J'aurais voulu obtenir un bon résultat, meilleur que ma 18e place [voir le classement ici]. Mais la « dramaturgie » du « Jean Masse » me pèse moins. Avant, comme je courais devant les miens, j'avais l'impression de jouer ma vie ! Cette année, la veille de l'épreuve, il y avait une manche de Coupe de France organisée par le club, le Grand Prix du Pays d'Aix. Ma priorité était là. La pluie et le froid ne m'ont pas mis dans les meilleures conditions pour le lendemain. Je l'accepte volontiers. Après le « Jean Masse », j'aurais voulu faire un repas avec les copains du club mais il fallait que je prépare mon déménagement.

« PEUT-ETRE QUE JE SUIS RESTE CYCLO ! »

Toi, déménager ? Tu restes fidèle à Marseille ?
Mais oui ! Mon nouvel appartement se trouve en plein centre, à Endoume, un autre quartier très authentique. Maintenant, quand je partirai m'entraîner, je passerai par la Corniche puis le Col de la Gineste. A mon retour, je pourrai acheter du poisson frais sur le Vieux Port. Je suis un peu citadin dans l'âme ! Pour me déplacer, j'utiliserai mon fixie...
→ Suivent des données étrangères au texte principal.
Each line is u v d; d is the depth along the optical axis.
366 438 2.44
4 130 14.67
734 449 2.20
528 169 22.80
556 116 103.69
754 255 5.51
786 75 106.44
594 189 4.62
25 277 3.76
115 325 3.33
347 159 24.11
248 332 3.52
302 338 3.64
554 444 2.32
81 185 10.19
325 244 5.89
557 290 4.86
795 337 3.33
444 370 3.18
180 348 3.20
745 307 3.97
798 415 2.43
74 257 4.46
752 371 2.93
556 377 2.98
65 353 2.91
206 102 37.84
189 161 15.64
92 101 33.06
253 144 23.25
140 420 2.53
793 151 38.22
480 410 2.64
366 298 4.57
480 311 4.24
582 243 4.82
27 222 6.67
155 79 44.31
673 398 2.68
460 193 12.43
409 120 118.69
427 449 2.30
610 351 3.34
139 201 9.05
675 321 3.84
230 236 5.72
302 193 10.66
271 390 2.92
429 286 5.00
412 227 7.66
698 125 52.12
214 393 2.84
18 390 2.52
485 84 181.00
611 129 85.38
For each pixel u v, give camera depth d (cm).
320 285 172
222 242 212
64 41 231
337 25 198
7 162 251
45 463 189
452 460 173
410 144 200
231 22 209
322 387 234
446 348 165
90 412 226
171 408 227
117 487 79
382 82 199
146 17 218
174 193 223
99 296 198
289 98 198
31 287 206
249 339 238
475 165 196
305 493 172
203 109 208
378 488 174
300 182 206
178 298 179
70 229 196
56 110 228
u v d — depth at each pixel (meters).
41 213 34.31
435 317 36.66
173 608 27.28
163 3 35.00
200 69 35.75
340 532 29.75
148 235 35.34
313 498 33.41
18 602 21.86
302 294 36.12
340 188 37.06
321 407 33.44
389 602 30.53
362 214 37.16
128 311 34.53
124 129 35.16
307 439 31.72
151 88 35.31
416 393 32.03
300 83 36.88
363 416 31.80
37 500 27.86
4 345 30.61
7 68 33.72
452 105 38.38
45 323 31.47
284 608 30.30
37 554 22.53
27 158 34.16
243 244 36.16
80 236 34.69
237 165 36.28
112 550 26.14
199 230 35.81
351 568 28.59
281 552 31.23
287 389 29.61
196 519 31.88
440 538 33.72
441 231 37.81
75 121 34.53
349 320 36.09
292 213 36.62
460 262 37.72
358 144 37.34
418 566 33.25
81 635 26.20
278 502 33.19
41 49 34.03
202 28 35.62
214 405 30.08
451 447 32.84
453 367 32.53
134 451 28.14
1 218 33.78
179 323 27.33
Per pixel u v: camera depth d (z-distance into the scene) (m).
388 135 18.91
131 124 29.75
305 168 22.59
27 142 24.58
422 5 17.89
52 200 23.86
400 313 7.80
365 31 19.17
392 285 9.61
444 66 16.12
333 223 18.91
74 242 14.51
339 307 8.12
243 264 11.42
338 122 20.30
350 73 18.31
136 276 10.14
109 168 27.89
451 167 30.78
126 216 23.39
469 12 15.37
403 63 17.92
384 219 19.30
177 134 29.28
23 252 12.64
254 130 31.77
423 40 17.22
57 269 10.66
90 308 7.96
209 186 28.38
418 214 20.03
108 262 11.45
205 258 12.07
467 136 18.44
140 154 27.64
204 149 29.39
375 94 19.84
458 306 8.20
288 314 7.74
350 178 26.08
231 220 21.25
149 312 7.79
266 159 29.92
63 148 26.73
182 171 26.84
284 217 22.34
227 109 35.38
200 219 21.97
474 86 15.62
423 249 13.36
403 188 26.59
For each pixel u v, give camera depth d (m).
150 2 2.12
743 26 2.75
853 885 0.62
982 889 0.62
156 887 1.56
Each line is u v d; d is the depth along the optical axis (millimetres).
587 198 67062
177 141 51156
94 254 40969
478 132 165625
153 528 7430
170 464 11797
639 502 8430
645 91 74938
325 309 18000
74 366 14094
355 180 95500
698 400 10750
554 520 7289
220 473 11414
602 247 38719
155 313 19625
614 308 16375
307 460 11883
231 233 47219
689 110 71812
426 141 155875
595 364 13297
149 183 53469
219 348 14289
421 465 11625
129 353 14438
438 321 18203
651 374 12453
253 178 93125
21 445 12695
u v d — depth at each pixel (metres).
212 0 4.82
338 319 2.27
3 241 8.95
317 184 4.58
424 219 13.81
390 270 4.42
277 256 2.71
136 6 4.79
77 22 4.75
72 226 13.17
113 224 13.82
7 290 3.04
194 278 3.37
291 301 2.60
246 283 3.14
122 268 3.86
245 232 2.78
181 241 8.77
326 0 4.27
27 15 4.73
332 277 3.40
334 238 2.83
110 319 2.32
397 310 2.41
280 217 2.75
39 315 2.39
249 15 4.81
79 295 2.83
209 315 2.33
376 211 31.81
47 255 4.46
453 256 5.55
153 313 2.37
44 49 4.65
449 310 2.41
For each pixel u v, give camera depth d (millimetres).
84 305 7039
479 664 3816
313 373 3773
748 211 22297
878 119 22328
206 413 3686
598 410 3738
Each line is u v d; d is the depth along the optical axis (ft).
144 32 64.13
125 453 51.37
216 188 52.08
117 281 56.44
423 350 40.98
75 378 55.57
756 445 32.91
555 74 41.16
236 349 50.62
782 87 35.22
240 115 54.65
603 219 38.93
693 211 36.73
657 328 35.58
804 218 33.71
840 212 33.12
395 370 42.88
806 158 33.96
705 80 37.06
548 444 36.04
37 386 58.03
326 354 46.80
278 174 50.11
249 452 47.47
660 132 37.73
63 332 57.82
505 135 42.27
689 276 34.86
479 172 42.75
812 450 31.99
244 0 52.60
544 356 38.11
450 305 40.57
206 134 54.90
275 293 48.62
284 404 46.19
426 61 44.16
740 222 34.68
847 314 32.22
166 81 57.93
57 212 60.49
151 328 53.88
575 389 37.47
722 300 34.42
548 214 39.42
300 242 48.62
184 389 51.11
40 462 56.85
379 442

Marseille, c'est une ville de vélo ?
C'est plutôt une ville de foot. Il est difficile d'y faire du vélo, avec l'agglomération qui grossit. Si j'avais un gosse, je préférerais peut-être qu'il soit sur un stade de foot... Mais les cyclistes marseillais forment une belle corporation. Ils se retrouvent chaque semaine à presque 200, dans le « paquet d'Obi » [depuis près de trois décennies, les cyclos et les pros locaux se donnent rendez-vous à la Valentine, à l'Est de Marseille, devant un magasin de bricolage qui s'appelait autrefois Obi, NDLR]. C'est peut-être ce groupe-là qui m'a poussé à faire de la compétition.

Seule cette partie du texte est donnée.